▶ Task requirements: In the records below, count each line where the word "specified" appears, and reply with that number only.

▶ Pictures paired with source code:

☆ ☆ ☆ ☆ ☆ ☆ ☆

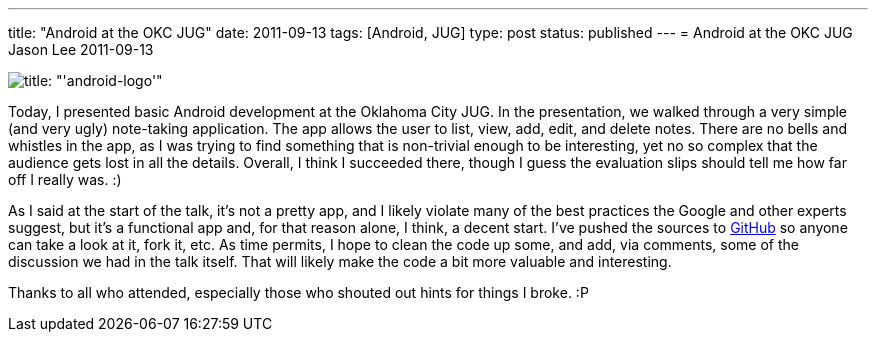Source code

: ---
title: "Android at the OKC JUG"
date: 2011-09-13
tags: [Android, JUG]
type: post
status: published
---
= Android at the OKC JUG
Jason Lee
2011-09-13

image::/images/2011/09/android-logo-150x150.png[title: "'android-logo'"]

Today, I presented basic Android development at the Oklahoma City JUG.  In the presentation, we walked through a very simple (and very ugly) note-taking application.  The app allows the user to list, view, add, edit, and delete notes.  There are no bells and whistles in the app, as I was trying to find something that is non-trivial enough to be interesting, yet no so complex that the audience gets lost in all the details.  Overall, I think I succeeded there, though I guess the evaluation slips should tell me how far off I really was. :)

As I said at the start of the talk, it's not a pretty app, and I likely violate many of the best practices the Google and other experts suggest, but it's a functional app and, for that reason alone, I think, a decent start.  I've pushed the sources to https://github.com/jasondlee/AndroidNotesDemo[GitHub] so anyone can take a look at it, fork it, etc.  As time permits, I hope to clean the code up some, and add, via comments, some of the discussion we had in the talk itself.  That will likely make the code a bit more valuable and interesting.

Thanks to all who attended, especially those who shouted out hints for things I broke. :P

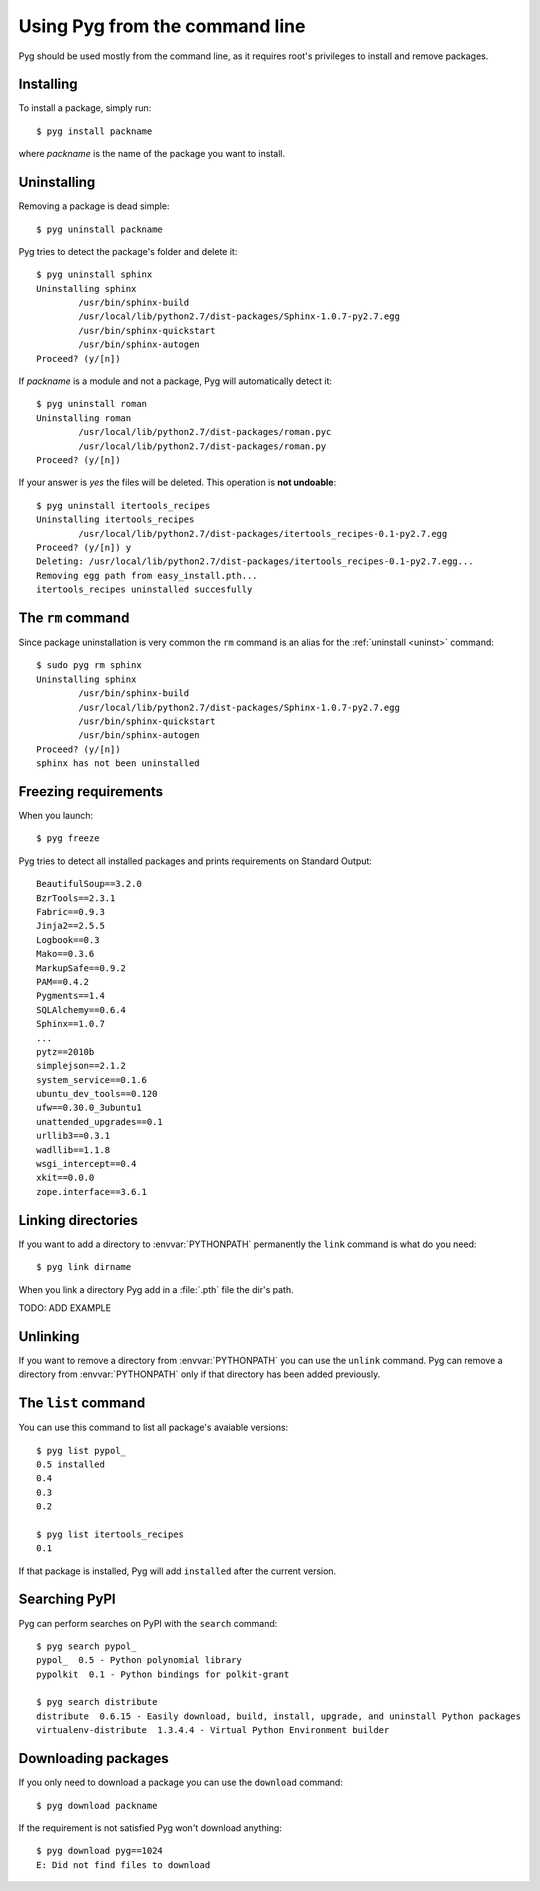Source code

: .. _cmdline:

Using Pyg from the command line
===============================

Pyg should be used mostly from the command line, as it requires root's privileges to install and remove packages.

Installing
----------

To install a package, simply run::

    $ pyg install packname

where *packname* is the name of the package you want to install.

.. program:: install

.. option:: -r <path>, --req-file <path>

    Install packages from the specified requirement file::

        $ pyg install -r requirements.txt

    See also: :ref:`reqs`

.. option:: -f <path>, --file <path>

    Do not download the package, but use the one specified::

        $ pyg install -f Sphinx-1.0.7.tar.gz

    The path can be absolute::

        $ pyg install -f /home/42/Sphinx-1.0.7-py2.7.egg

    Supported files:

    * :file:`.tar.gz`
    * :file:`.tar.bz2`
    * :file:`.zip`
    * :file:`.egg`
    * :file:`.pybundle`
    * :file:`.pyb` (an abbreviation of pip's bundle files)

.. option:: -u, --upgrade

    If the package is already installed, install it again.
    For example, if you install ``pypol_`` v0.4::

        $ pyg install pypol_==0.4
        Best match: pypol_==0.4
        Downloading pypol_
        Checking md5 sum
        Running setup.py egg_info for pypol_
        Running setup.py install for pypol_
        pypol_ installed successfully

    And then run ``list``::

        $ pyg list pypol_
        0.5
        0.4	installed
        0.3
        0.2

    You may want to re-install the package. Instead of running ``uninstall`` and then ``install``, you can use the :option:`-u` option::

        $ pyg install -u pypol_
        Best match: pypol_==0.5
        Downloading pypol_
        Checking md5 sum
        Installing pypol_ egg file
        pypol_ installed successfully

    And now::

        $ pyg list pypol_
        0.5	installed
        0.4
        0.3
        0.2

.. option:: -n, --no-deps

    Do not install package's dependencies.

    TODO: ADD EXAMPLE

.. option:: -i <url>, --index-url <url>

    Specify the base URL of Python Package Index (default to ``http://pypi.python.org/pypi``).

    TODO: ADD EXAMPLE

.. option:: --user

    Install the package in the user site-packages.

    TODO: ADD EXAMPLE

.. option:: -d, --develop

    Install the package in development mode.

    .. warning::

        Not Implemented Yet


.. _uninst:

Uninstalling
------------

Removing a package is dead simple::

    $ pyg uninstall packname

Pyg tries to detect the package's folder and delete it::

    $ pyg uninstall sphinx
    Uninstalling sphinx
            /usr/bin/sphinx-build
            /usr/local/lib/python2.7/dist-packages/Sphinx-1.0.7-py2.7.egg
            /usr/bin/sphinx-quickstart
            /usr/bin/sphinx-autogen
    Proceed? (y/[n]) 


If *packname* is a module and not a package, Pyg will automatically detect it::

    $ pyg uninstall roman
    Uninstalling roman
            /usr/local/lib/python2.7/dist-packages/roman.pyc
            /usr/local/lib/python2.7/dist-packages/roman.py
    Proceed? (y/[n])

If your answer is *yes* the files will be deleted. This operation is **not undoable**::

    $ pyg uninstall itertools_recipes
    Uninstalling itertools_recipes
            /usr/local/lib/python2.7/dist-packages/itertools_recipes-0.1-py2.7.egg
    Proceed? (y/[n]) y
    Deleting: /usr/local/lib/python2.7/dist-packages/itertools_recipes-0.1-py2.7.egg...
    Removing egg path from easy_install.pth...
    itertools_recipes uninstalled succesfully

.. program:: uninstall

.. option:: -y, --yes

    Do not ask confirmation of uninstall deletions.

    TODO: ADD EXAMPLE

.. option:: -r <path>, --req-file <path>

    Uninstall all the packages listed in the given requirement file.

    TODO: ADD EXAMPLE


The ``rm`` command
------------------

Since package uninstallation is very common the ``rm`` command is an alias for the :ref:`uninstall <uninst>` command::

    $ sudo pyg rm sphinx
    Uninstalling sphinx
            /usr/bin/sphinx-build
            /usr/local/lib/python2.7/dist-packages/Sphinx-1.0.7-py2.7.egg
            /usr/bin/sphinx-quickstart
            /usr/bin/sphinx-autogen
    Proceed? (y/[n]) 
    sphinx has not been uninstalled


.. _reqs:

Freezing requirements
---------------------

When you launch::

    $ pyg freeze

Pyg tries to detect all installed packages and prints requirements on Standard Output::

    BeautifulSoup==3.2.0
    BzrTools==2.3.1
    Fabric==0.9.3
    Jinja2==2.5.5
    Logbook==0.3
    Mako==0.3.6
    MarkupSafe==0.9.2
    PAM==0.4.2
    Pygments==1.4
    SQLAlchemy==0.6.4
    Sphinx==1.0.7
    ...
    pytz==2010b
    simplejson==2.1.2
    system_service==0.1.6
    ubuntu_dev_tools==0.120
    ufw==0.30.0_3ubuntu1
    unattended_upgrades==0.1
    urllib3==0.3.1
    wadllib==1.1.8
    wsgi_intercept==0.4
    xkit==0.0.0
    zope.interface==3.6.1

.. program:: freeze

.. option:: -f <path>, --file <path>

    Write requirements into the specified file.
    Equivalent to::

        $ pyg freeze > reqfile.txt

.. option:: -c, --count

    Return the number of installed packages::

        $ pyg freeze -c
        55


Linking directories
-------------------

If you want to add a directory to :envvar:`PYTHONPATH` permanently the ``link`` command is what do you need::

    $ pyg link dirname

When you link a directory Pyg add in a :file:`.pth` file the dir's path.

TODO: ADD EXAMPLE


Unlinking
---------

If you want to remove a directory from :envvar:`PYTHONPATH` you can use the ``unlink`` command.
Pyg can remove a directory from :envvar:`PYTHONPATH` only if that directory has been added previously.

.. program:: unlink

.. option:: -a, --all

    Remove all links in the :file:`.pth` file.


The ``list`` command
--------------------

You can use this command to list all package's avaiable versions::

    $ pyg list pypol_
    0.5	installed
    0.4
    0.3
    0.2

    $ pyg list itertools_recipes
    0.1

If that package is installed, Pyg will add ``installed`` after the current version.


Searching PyPI
--------------

Pyg can perform searches on PyPI with the ``search`` command::

    $ pyg search pypol_
    pypol_  0.5 - Python polynomial library
    pypolkit  0.1 - Python bindings for polkit-grant

    $ pyg search distribute
    distribute  0.6.15 - Easily download, build, install, upgrade, and uninstall Python packages
    virtualenv-distribute  1.3.4.4 - Virtual Python Environment builder


Downloading packages
--------------------

If you only need to download a package you can use the ``download`` command::

    $ pyg download packname

If the requirement is not satisfied Pyg won't download anything::

    $ pyg download pyg==1024
    E: Did not find files to download

.. program:: download

.. option:: -d <path>, --download-dir <path>

    Where to download the package, default to :file:`.` (current working directory)::

        $ pyg download -d /downloads/python_downloads/ pyg

    If the path does not exist, Pyg will create it.

.. option:: -p <ext>, --prefer <ext>

    The preferred file type for the download. Pyg looks for that file type and, if it does not exists, will try another extension::

        $ pyg download -p .tar.gz pyg
        Retrieving data for pyg
        Writing data into pyg-0.1.tar.gz
        pyg downloaded successfully

        $ pyg download -p .egg pyg
        Retrieving data for pyg
        Writing data into pyg-0.1-py2.7.egg
        pyg downloaded successfully

        $ pyg download -p .myawesomeext pyg
        Retrieving data for pyg
        Writing data into pyg-0.1-py2.7.egg
        pyg downloaded successfully
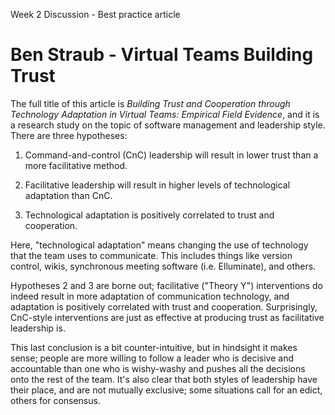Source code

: Week 2 Discussion - Best practice article

#+OPTIONS: num:nil toc:nil author:nil timestamp:nil creator:nil

* Ben Straub - Virtual Teams Building Trust
  The full title of this article is /Building Trust and Cooperation through Technology Adaptation in
  Virtual Teams: Empirical Field Evidence/, and it is a research study on the topic of software
  management and leadership style.  There are three hypotheses:

  1. Command-and-control (CnC) leadership will result in lower trust than a more facilitative
     method.

  2. Facilitative leadership will result in higher levels of technological adaptation than CnC.

  3. Technological adaptation is positively correlated to trust and cooperation.

  Here, "technological adaptation" means changing the use of technology that the team uses to
  communicate.  This includes things like version control, wikis, synchronous meeting software
  (i.e. Elluminate), and others.

  Hypotheses 2 and 3 are borne out; facilitative ("Theory Y") interventions do indeed result in more
  adaptation of communication technology, and adaptation is positively correlated with trust and
  cooperation.  Surprisingly, CnC-style interventions are just as effective at producing trust as
  facilitative leadership is.

  This last conclusion is a bit counter-intuitive, but in hindsight it makes sense; people are more
  willing to follow a leader who is decisive and accountable than one who is wishy-washy and pushes
  all the decisions onto the rest of the team.  It's also clear that both styles of leadership have
  their place, and are not mutually exclusive; some situations call for an edict, others for
  consensus.
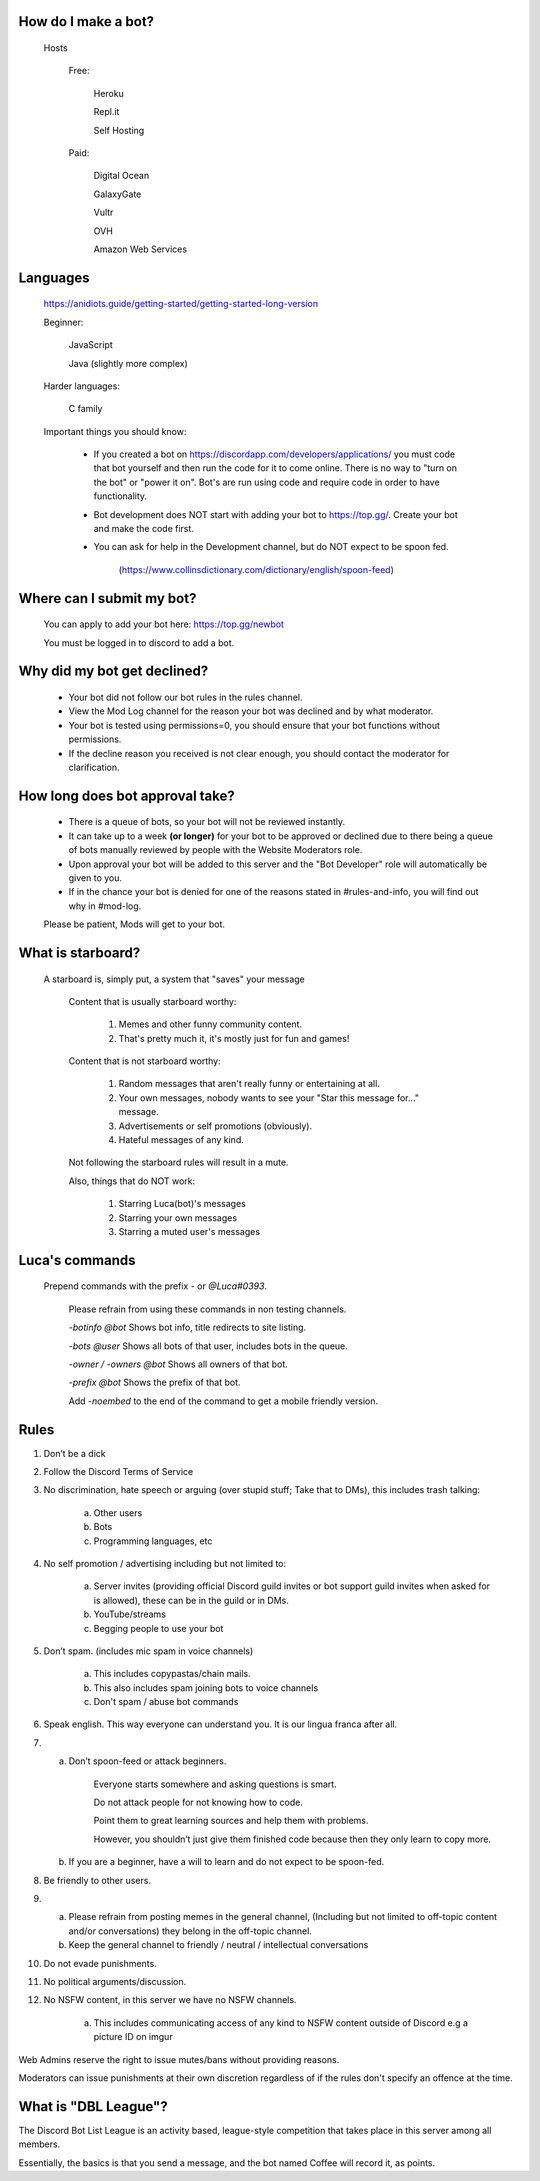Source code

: How do I make a bot?
-----
  Hosts
  
   Free: 

      Heroku

      Repl.it

      Self Hosting

   Paid:

      Digital Ocean

      GalaxyGate

      Vultr

      OVH

      Amazon Web Services

Languages
-----
   https://anidiots.guide/getting-started/getting-started-long-version
   
   Beginner:

      JavaScript

      Java (slightly more complex)

   Harder languages:

      C family
   
   Important things you should know:

      - If you created a bot on https://discordapp.com/developers/applications/ you must code that bot yourself and then run the code for it to come online. There is no way to "turn on the bot" or "power it on". Bot's are run using code and require code in order to have functionality.

      - Bot development does NOT start with adding your bot to https://top.gg/. Create your bot and make the code first. 

      - You can ask for help in the Development channel, but do NOT expect to be spoon fed.

           (https://www.collinsdictionary.com/dictionary/english/spoon-feed) 

Where can I submit my bot?
-----
  You can apply to add your bot here: https://top.gg/newbot
  
  You must be logged in to discord to add a bot.



Why did my bot get declined?
-----
   - Your bot did not follow our bot rules in the rules channel.

   - View the Mod Log channel for the reason your bot was declined and by what moderator.

   - Your bot is tested using permissions=0, you should ensure that your bot functions without permissions.

   - If the decline reason you received is not clear enough, you should contact the moderator for clarification.

How long does bot approval take?
-----
   - There is a queue of bots, so your bot will not be reviewed instantly.

   - It can take up to a week **(or longer)** for your bot to be approved or declined due to there being a queue of bots manually reviewed by people with the Website Moderators role.

   - Upon approval your bot will be added to this server and the "Bot Developer" role will automatically be given to you.

   - If in the chance your bot is denied for one of the reasons stated in #rules-and-info, you will find out why in #mod-log.

   Please be patient, Mods will get to your bot. 




What is starboard?
-----
   
  A starboard is, simply put, a system that "saves" your message

   Content that is usually starboard worthy:

    1. Memes and other funny community content.

    2. That's pretty much it, it's mostly just for fun and games!

   Content that is not starboard worthy:

    1. Random messages that aren't really funny or entertaining at all.

    2. Your own messages, nobody wants to see your "Star this message for..." message.

    3. Advertisements or self promotions (obviously).

    4. Hateful messages of any kind.

   Not following the starboard rules will result in a mute. 
   
   Also, things that do NOT work:

    1. Starring Luca(bot)'s messages

    2. Starring your own messages

    3. Starring a muted user's messages



Luca's commands
----
  Prepend commands with the prefix `-` or `@Luca#0393`.

   Please refrain from using these commands in non testing channels.

   `-botinfo @bot` Shows bot info, title redirects to site listing.

   `-bots @user` Shows all bots of that user, includes bots in the queue.

   `-owner / -owners @bot` Shows all owners of that bot.

   `-prefix @bot` Shows the prefix of that bot.

   Add `-noembed` to the end of the command to get a mobile friendly version.


Rules
-----
1. Don’t be a dick

2. Follow the Discord Terms of Service

3. No discrimination, hate speech or arguing (over stupid stuff; Take that to DMs), this includes trash talking:

      a. Other users

      b. Bots

      c. Programming languages, etc

4. No self promotion / advertising including but not limited to: 

      a. Server invites (providing official Discord guild invites or bot support guild invites when asked for is allowed), these can be in the guild or in DMs.

      b. YouTube/streams

      c. Begging people to use your bot

5. Don’t spam. (includes mic spam in voice channels)

      a. This includes copypastas/chain mails.

      b. This also includes spam joining bots to voice channels

      c. Don't spam / abuse bot commands 

6. Speak english. This way everyone can understand you. It is our lingua franca after all.

7.

      a. Don’t spoon-feed or attack beginners.

           Everyone starts somewhere and asking questions is smart. 

           Do not attack people for not knowing how to code. 

           Point them to great learning sources and help them with problems.

           However, you shouldn’t just give them finished code because then they only learn to copy more.

      b. If you are a beginner, have a will to learn and do not expect to be spoon-fed.

8. Be friendly to other users.

9.

      a. Please refrain from posting memes in the general channel, (Including but not limited to off-topic content and/or conversations) they belong in the off-topic channel.

      b. Keep the general channel to friendly / neutral / intellectual conversations 

10. Do not evade punishments.

11. No political arguments/discussion.

12. No NSFW content, in this server we have no NSFW channels.

      a. This includes communicating access of any kind to NSFW content outside of Discord e.g a picture ID on imgur 

Web Admins reserve the right to issue mutes/bans without providing reasons.

Moderators can issue punishments at their own discretion regardless of if the rules don't specify an offence at the time.



What is "DBL League"?
-----
The Discord Bot List League is an activity based, league-style competition that takes place in this server among all members. 

Essentially, the basics is that you send a message, and the bot named Coffee will record it, as points.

☆ ☆ ☆ ☆ ☆ ☆ ☆

▶ Answer to the exercise: 3